### Passage

☆ ☆ ☆ ☆ ☆ ☆ ☆

After that, the photosensitive polyimide material 5 is applied on
the passivation film 4, exposed, and developed, thereby forming an
etching mask made of the polyimide material 5.
[0041] After curing the polyimide material 5 as shown in FIG. 3B,
as shown in FIG. 3C, the passivation film 4 is etched by using the
cured polyimide material 5 as an etching mask to a thickness of an
extent that the Cu wiring 3 is not exposed. At the time of etching
the passivation film 4, the surface of the polyimide material 5
becomes a polyimide altered layer 25a.
[0042] After that, the polyimide altered layer 25a is removed as
shown in FIG. 4D, and the residual passivation layer 4 is further
etched to thereby expose the Cu wiring 3 as shown in FIG. 4E.
Although a polyimide altered layer 25b is formed again by the
etching of this time, since the etching amount is small, the
polyimide altered layer 25b is thinner than the polyimide altered
layer 15a formed in the second embodiment. The occurrence of dusts
at the time of forming bumps in an assembling process at a later
time is therefore suppressed, and the occurrence of a defect is
suppressed.
[0043] A fourth embodiment of the invention will now be described.
In the fourth embodiment, the dimensional accuracy of the
passivation film can be improved.
[0044] FIG. 5A to FIG. 5C and FIG. 6A and FIG. 6B are process
drawings showing a method of fabricating a semiconductor device as
the fourth embodiment of the invention. First, as shown in FIG. 5A,
by using the Cu Damascene technique, the Cu wiring 3 having a
planarized surface and obtained by burying copper in the insulating
interlayer film 1 is formed. The passivation film 4 is deposited on
the planarized surface including the Cu wiring 3. After that, the
photosensitive polyimide material 5 is applied on the passivation
film 4, exposed, and developed, thereby forming an etching mask
made of the polyimide material 5.
[0045] Subsequently, as shown in FIG. 5B, the passivation film 4 is
etched by using the polyimide material 5 as an etching mask to a
thickness to an extent that the Cu wiring 3 is not exposed. At the
time of etching the passivation film 4, a polyimide altered layer
35a is formed.
[0046] After that, the polyimide altered layer 35a is removed as
shown in FIG. 5C and the polyimide material 5 is cured as shown in
FIG. 6D. As shown in FIG. 6E, the residual passivation layer 4 is
further etched to thereby expose the Cu wiring 3. Although a
polyimide altered layer 35b is formed again by the etching at this
time, since the etching amount is small, the polyimide altered
layer 35b is thinner than the polyimide altered layer 15a formed in
the second embodiment. The occurrence of dusts at the time of
forming bumps in an assembling process at a later time is therefore
suppressed, and the occurrence of a defect is suppressed.

☆ ☆ ☆ ☆ ☆ ☆ ☆

### Record set
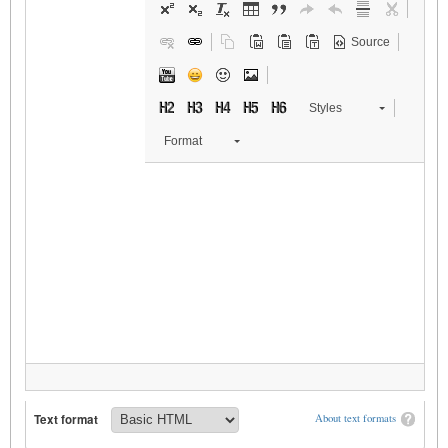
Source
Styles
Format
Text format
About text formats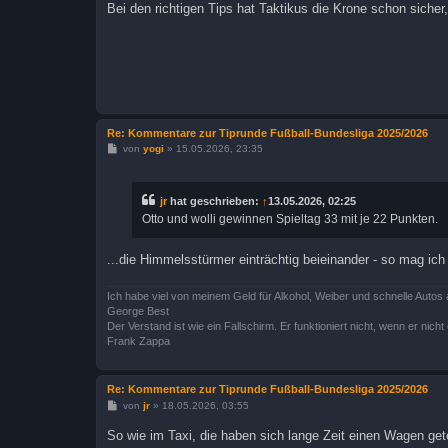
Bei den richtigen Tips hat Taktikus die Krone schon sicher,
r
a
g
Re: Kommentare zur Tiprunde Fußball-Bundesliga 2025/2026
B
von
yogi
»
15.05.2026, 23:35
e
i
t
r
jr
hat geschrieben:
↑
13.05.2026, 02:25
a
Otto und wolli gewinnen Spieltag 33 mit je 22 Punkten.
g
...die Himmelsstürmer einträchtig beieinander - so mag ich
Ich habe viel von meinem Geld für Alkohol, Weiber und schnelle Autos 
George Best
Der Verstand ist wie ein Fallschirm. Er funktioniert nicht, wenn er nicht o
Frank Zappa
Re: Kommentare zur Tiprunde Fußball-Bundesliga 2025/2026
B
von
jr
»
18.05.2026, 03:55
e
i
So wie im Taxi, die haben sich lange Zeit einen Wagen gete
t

☆ ☆ ☆ ☆ ☆ ☆ ☆

### Questions to answer
1 – According to the fabrication passage, what can be improved in the fourth embodiment?
2 – Write out the fabrication passage, beginning at the words "After that, the photosensitive" and stopping after "mask made of the polyimide material 5.".

### Answers for the exercise
1 – The dimensional accuracy of the passivation film.

2 –
After that, the photosensitive polyimide material 5 is applied on
the passivation film 4, exposed, and developed, thereby forming an
etching mask made of the polyimide material 5.